Ray’s second mural was painted in 1978-79 on a vast wall in Chicksand Street, surrounded by an estate close to Brick Lane in Whitechapel. At the time this was the most economically deprived quarter of London, inhabited by Asian families in poor housing, suffering from economic exploitation and racial abuse, and it was located not half a mile from the City of London, the richest square mile in the country. This became the theme of Ray’s mural. The right hand side depicts the world of greed and exploitation – one that is full of poverty, where immigrants are confined and attacked and where the city brokers rule. To the left are images of people becoming free – throwing off ropes, padlocks and chains – and children playing. The mural crowded with of activity and detail, precise colours and arresting changes of scale. There is over-all an architecture of local places – a tenement, tube train, tower of workers’ cabins, a playground and road in which play out different scenes of people of all ages and races, their portraits full of individual character.

Ray’s next mural was Peasants Revolt, painted in 1981 commemorating the peasants uprising, creating an extraordinary conflict. By compressing the peasant between the armoured knights on the right side with the castle walls on the left – behind which lie symbols of the church and king – he created a sense of their desperate struggle. He formalised the figures, appearing at huge scale to give them greater force, as flying fists, faces, weapons, flames and armoured masks and so on kept coming in a melee of actions and angles.

The last painting Ray worked on was the Battle of Cable Street, the project begun by David Binnington in 1978 to commemorate the success of the local people to repel the march of fascists in 1936. He worked with Paul Butler and Desmond Rochfort to redesign David’s original and paint the wall again. Desmond took the right side, Paul the middle and Ray the left. Desmond said, “Ray was constantly struck by the democratic and social nature of mural painting. The experience of working collaboratively proved an inspiration to us all. Ray created in his section a passage of imagery as effective and powerful as exists in any of his other mural work.”

Paul said, “Ray’s section is absolutely brilliant on the left, stunningly good.
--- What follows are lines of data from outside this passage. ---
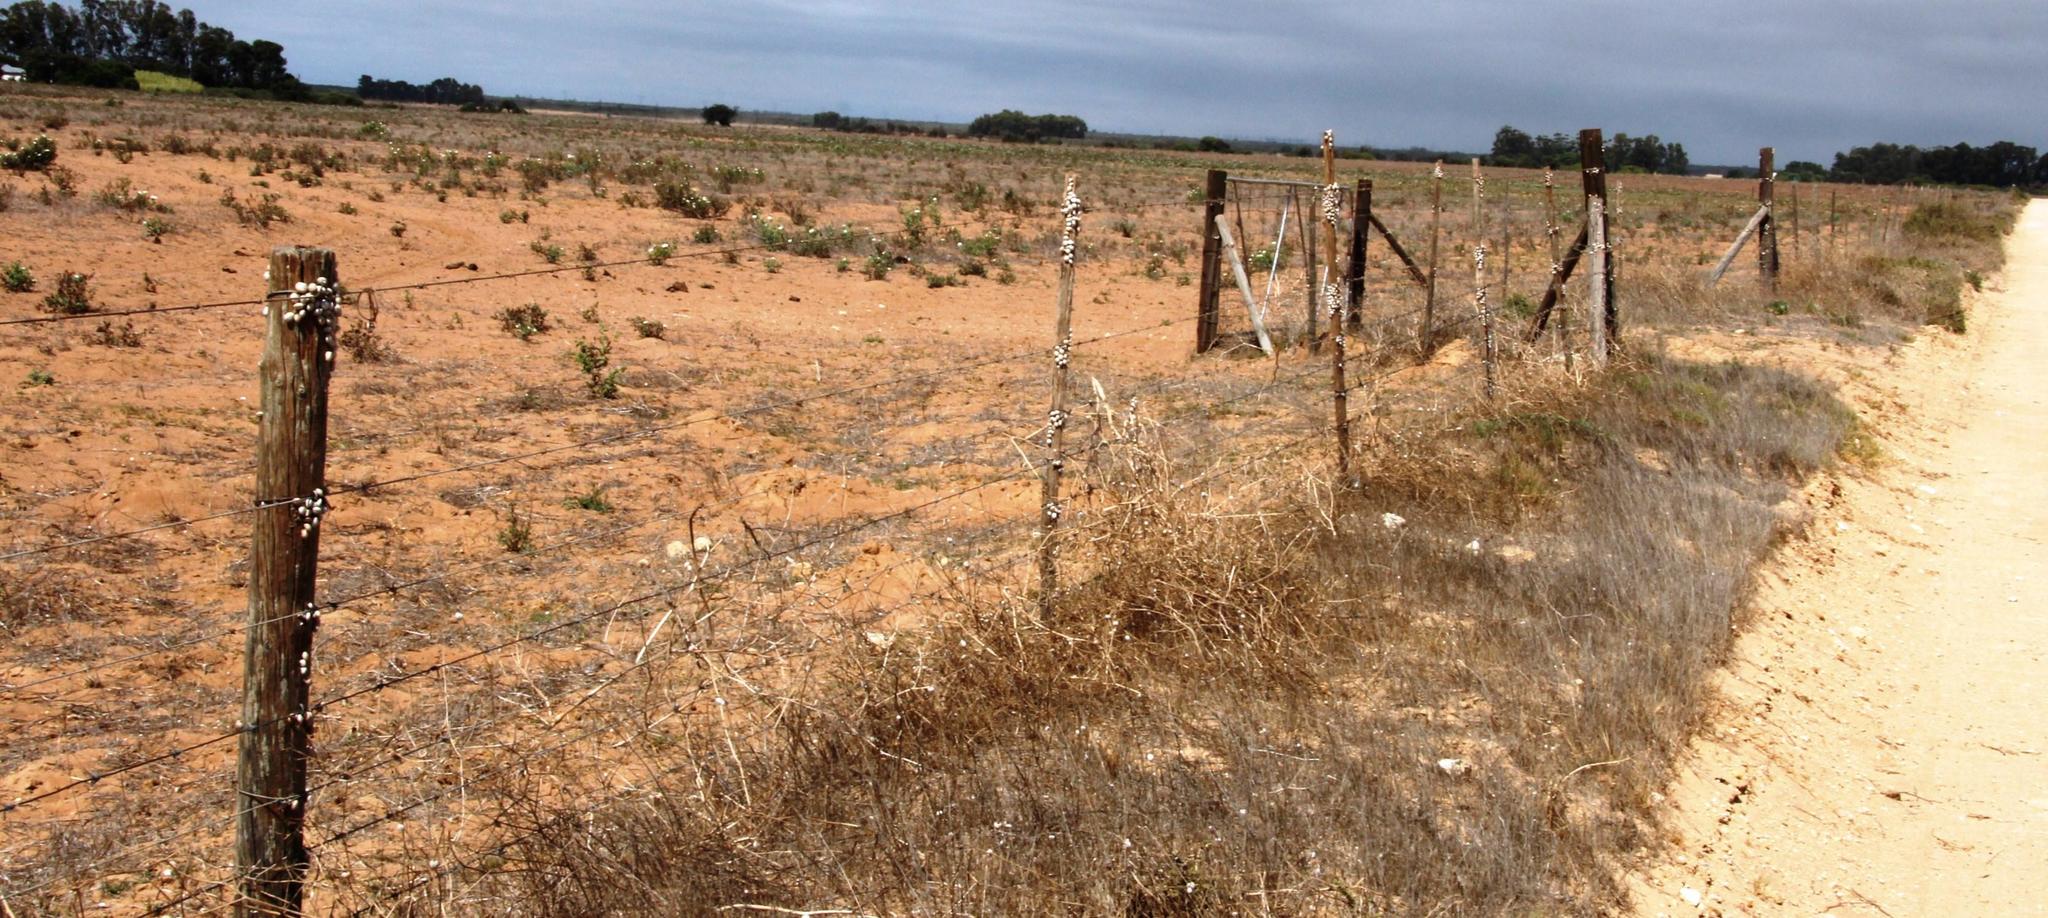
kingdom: Animalia
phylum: Mollusca
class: Gastropoda
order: Stylommatophora
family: Helicidae
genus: Theba
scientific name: Theba pisana
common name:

By far the best technically and in terms of his ability to realise and formalise figures of any muralist I came across.”

Ray’s last work as a muralist was to design a Peace Mural for Hackney. It is of a street full of people celebrating the Dalston carnival coming down the street, all in festive mood, bustling waving and shouting, some in costume and wearing masks, there is with a band of brass, strings and wind, banners and tall structures and inflatables, and above the houses are the rooves (roofs) and sky. After Ray died his friend and fellow mural painter Mike Jones and Ray’s wife, Anna Walker painted the mural.

Ray’s murals, like the easel paintings before them, are always about people, and for people – his drawing skill enabled his accurate and emotive images. He was an ardent socialist, became an active member of his local Labour Party and joined the left wing Chartist Collective and Arts For Labour. He designed posters, wrote articles, spoke at meetings, joined marches and supported causes. His murals speak of how we live, encourage people to take heart and action and look for more.

Ray said of his mural work: “I want to paint about working people, well people in general but largely people in working class situations, what it’s like to live here and now and try to develop a really solid cultural image which is about British people as a racial mix, and I want to get that on the walls. I think serious mural painting at street level is one of the most adventurous things to happen in painting for a long time and I am committed to give it all I’ve got to it!”